Wajarri Yamatji Aboriginal Corporation RNTBC v Sipa Exploration Nl
[2021] NNTTA 42
•19 August 2021
NATIONAL NATIVE TITLE TRIBUNAL
Wajarri Yamatji Aboriginal Corporation RNTBC v SIPA Exploration NL and Another [2021] NNTTA 42 (19 August 2021)
Application Nos: | WO2021/0414; WO2021/0415; WO2021/0416; WO2021/0417 |
IN THE MATTER of the Native Title Act 1993 (Cth)
- and -
IN THE MATTER of an inquiry into expedited procedure objection applications
Wajarri Yamatji Aboriginal Corporation RNTBC (WCD2017/007)
(native title party)
- and -
SIPA Exploration NL
(grantee party)
- and -
State of Western Australia
(Government party)
DECISION TO DISMISS OBJECTION APPLICATIONS
Tribunal: | Ms Helen Shurven |
Place: | Melbourne |
Date: | 19 August 2021 |
Catchwords: | Native title – future act – proposed grant of exploration licences – expedited procedure objection applications – failure to comply with directions – objection applications dismissed |
Legislation: | Native Title Act 1993 (Cth) ss 29, 31, 32, 148(b), 237 |
Cases: | Teelow v Page [2001] NNTTA 107; 166 FLR 266 |
| Representatives of the native title party: | Sharon Gillon-Grey, Yamatji Marlpa Aboriginal Corporation Various Heritage Service Providers, Meenangu Wajarri Aboriginal Corporation |
| Representative of the grantee party: | Jacob Loveland, Lawton Macmaster Legal |
| Representatives of the Government party: | Matthew Smith, Department of Mines, Industry Regulation and Safety |
REASONS FOR DECISION
BACKGROUND
In accordance with s 29 of the Native Title Act 1993 (Cth) (the Act), the State of Western Australia gave notice of its intention to grant exploration licences E51/2012, E51/2013, E51/2014 and E51/2015 (the proposed licences) to SIPA Exploration NL (the grantee party), with a notification day of 13 January 2021. The s 29 notice for the proposed licences included an expedited procedure statement. Section 237 of the Act sets out the circumstances in which a future act, such as the grant of a exploration licence, will be an ‘act attracting the expedited procedure’, thereby excluding it from the ‘right to negotiate’ provisions of the Act (see also s 31 and s 32 of the Act). A native title party may object to the application of the expedited procedure statement.

» **WHAT THE TASK REQUIRES**: Rewrite the part of the tribunal decision that opens with the words containing "Application Nos: |" and closes with "(Government party)", renaming "State of Western Australia" to "State of Queensland".

» **Collected data entries**:
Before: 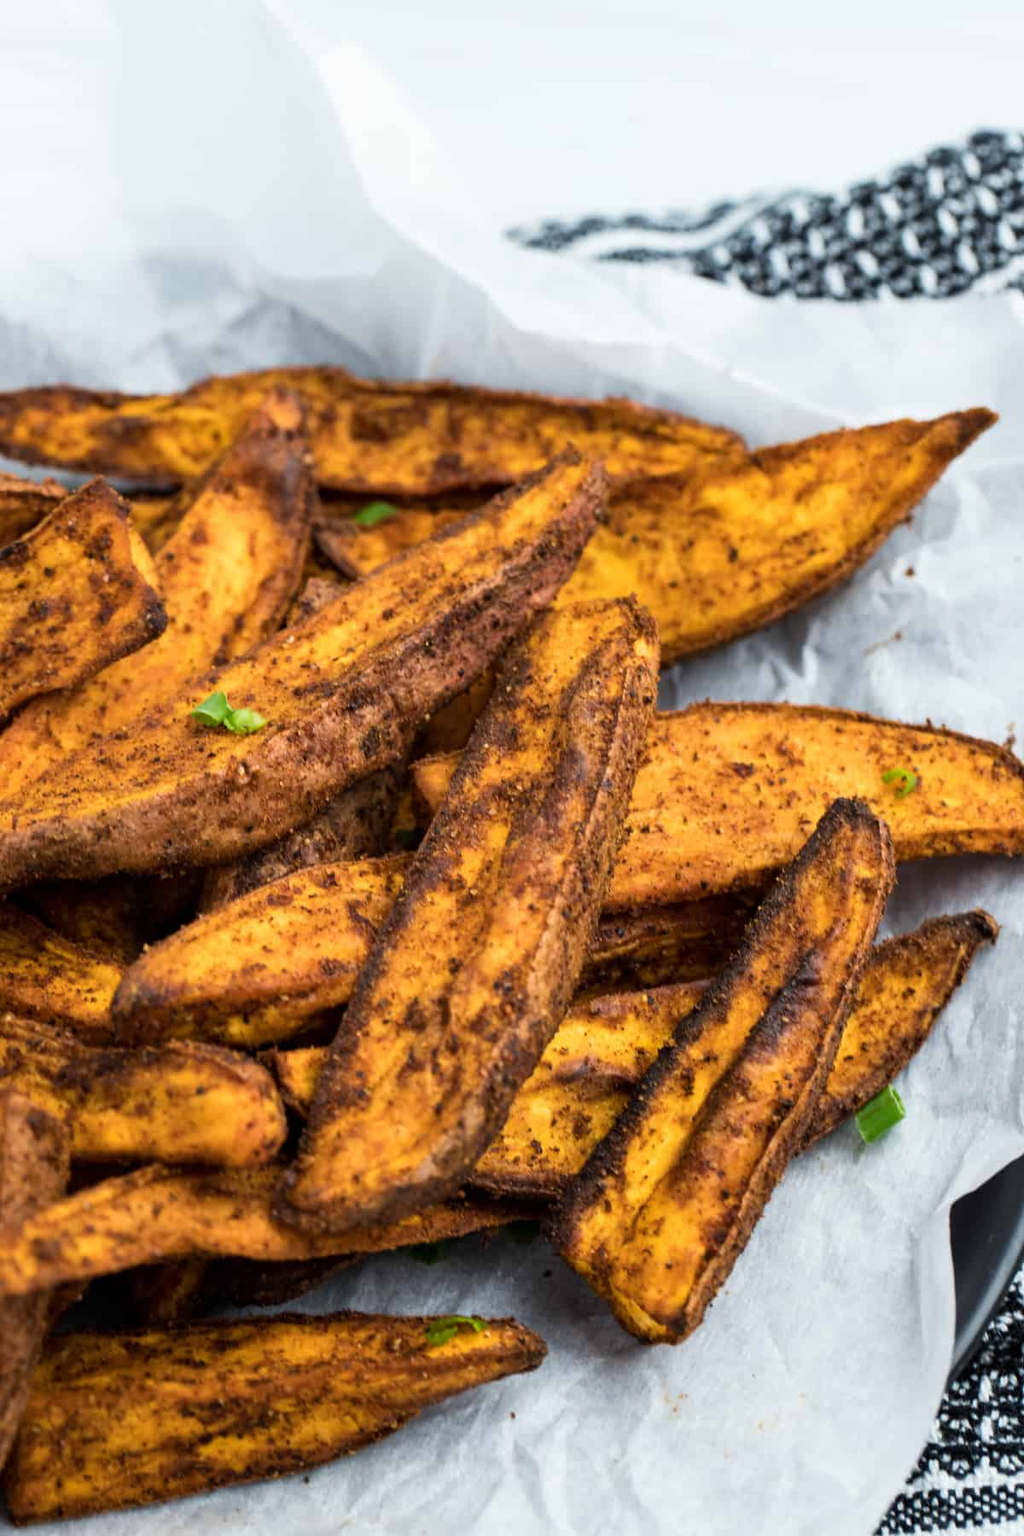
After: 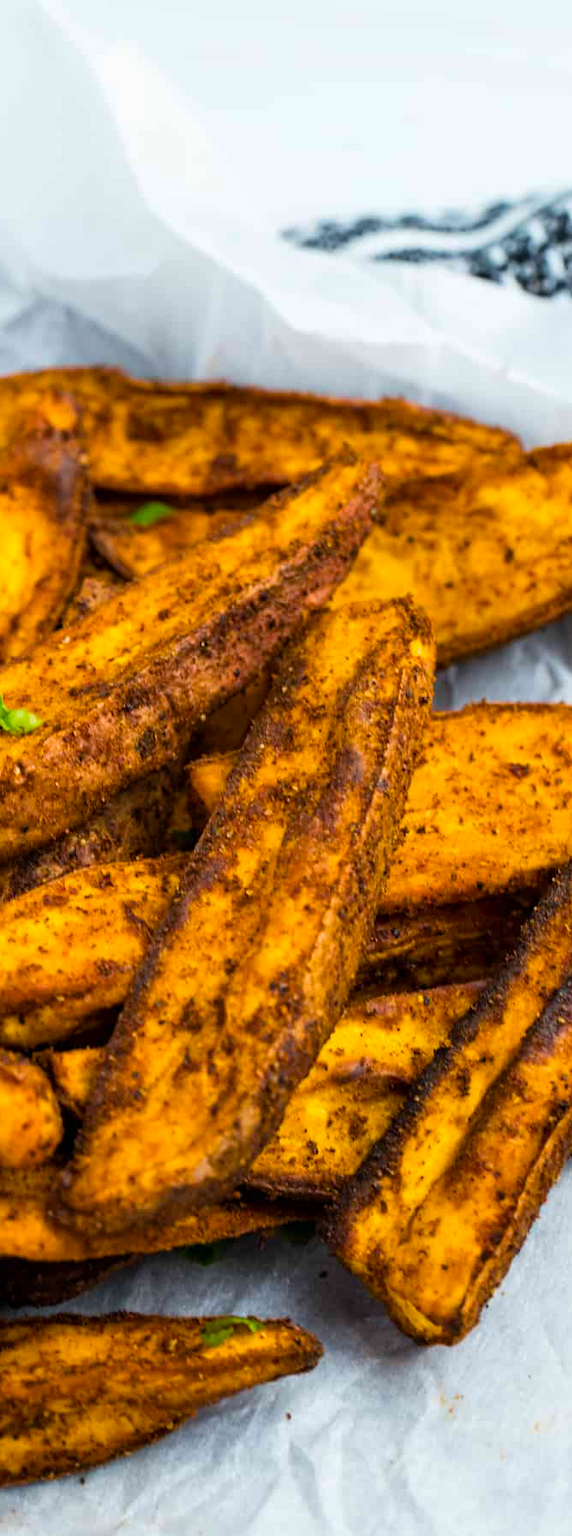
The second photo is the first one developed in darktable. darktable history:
crop: left 21.973%, right 22.107%, bottom 0.015%
color balance rgb: perceptual saturation grading › global saturation 29.364%, global vibrance 20%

» **THE RESULT**:
Application Nos: | WO2021/0414; WO2021/0415; WO2021/0416; WO2021/0417 |
IN THE MATTER of the Native Title Act 1993 (Cth)
- and -
IN THE MATTER of an inquiry into expedited procedure objection applications
Wajarri Yamatji Aboriginal Corporation RNTBC (WCD2017/007)
(native title party)
- and -
SIPA Exploration NL
(grantee party)
- and -
State of Queensland
(Government party)